Chociaż pogoda w Polsce dopisała, to nie był sezon marzeń. Co piąty właściciel obiektów noclegowych w Polsce ocenia swoje wyniki w czasie wakacji jako złe, 39% stwierdza, że było średnio – wynika z ankiety Nocowanie.pl, badającej nastroje po zakończeniu wysokiego sezonu. Zapytani o to, co dalej, właściciele obiektów zapowiadają inwestycje w remonty i dostosowanie oferty do konkretnych grup odbiorców.

O sprawdzenie nastrojów rodzimej branży noclegowej po zakończeniu wakacji pokusił się największy polski portal rezerwacyjny Nocowanie.pl. W przeprowadzonej przez niego ankiecie udział wzięło 200 właścicieli obiektów noclegowych z kraju. Najliczniejsza grupa – 39% – ocenia sezon jako średni. „Było źle” stwierdza 21% ankietowanych. Nie brakuje jednak zadowolonych: bardzo dobrze swoje wyniki ocenia 13% respondentów, a dobrze – kolejne 17%.

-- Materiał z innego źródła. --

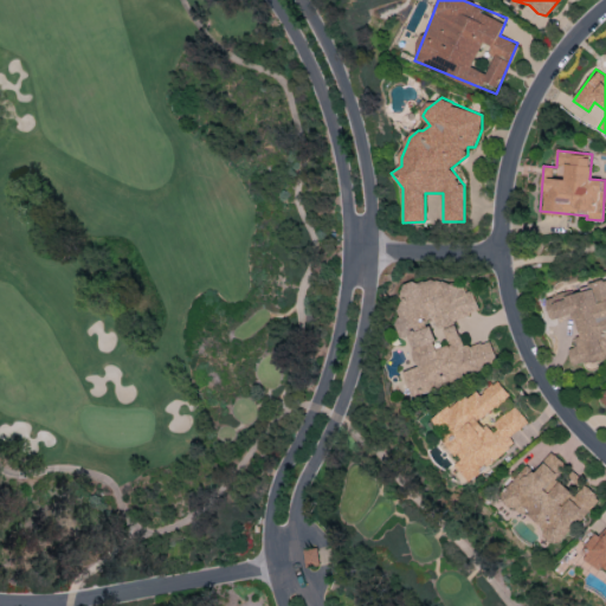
[(412,393),(498,367),(490,340),(471,346),(463,345),(456,320),(479,311),(474,291),(464,290),(462,284),(432,279),(421,283),(413,281),(404,284),(397,323),(400,336),(410,337),(418,367),(405,371),(412,393)]
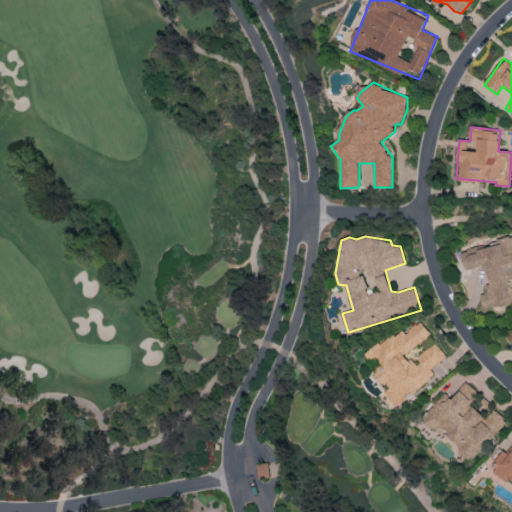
[(482,308),(511,304),(510,296),(511,295),(511,236),(495,239),(496,246),(461,251),(464,270),(485,267),(489,292),(480,294),(482,308)]
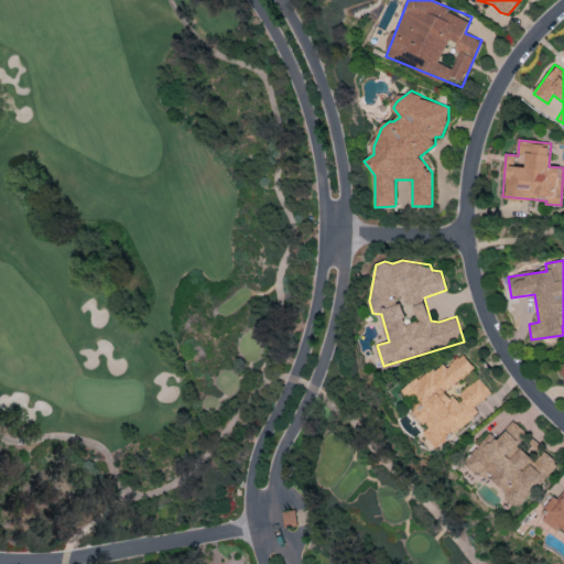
[(475,368),(465,354),(462,355),(454,361),(430,372),(425,376),(416,380),(400,392),(401,394),(430,429),(425,432),(437,448),(478,415),(474,408),(492,392),(481,379),(473,383),(459,394),(448,390),(475,368)]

„Trudno się dziwić rozczarowaniu. Dopisała znakomita pogoda, od której najczęściej uzależnione są wyniki rodzimej branży. Były więc podstawy, żeby spodziewać się lepszego obłożenia – podkreśla Agnieszka Rzeszutek, ekspert Nocowanie.pl. – Tym bardziej, że świadomi silnej konkurencji, i tej w kraju, i tej za granicą, właściciele aktywnie zabiegali o gości” – podkreśla.

Za najskuteczniejsze swoje działania ankietowani uznali promocje cenowe – 36% respondentów, reklamę w mediach społecznościowych 21% oraz reklamę w wyszukiwarkach 21%.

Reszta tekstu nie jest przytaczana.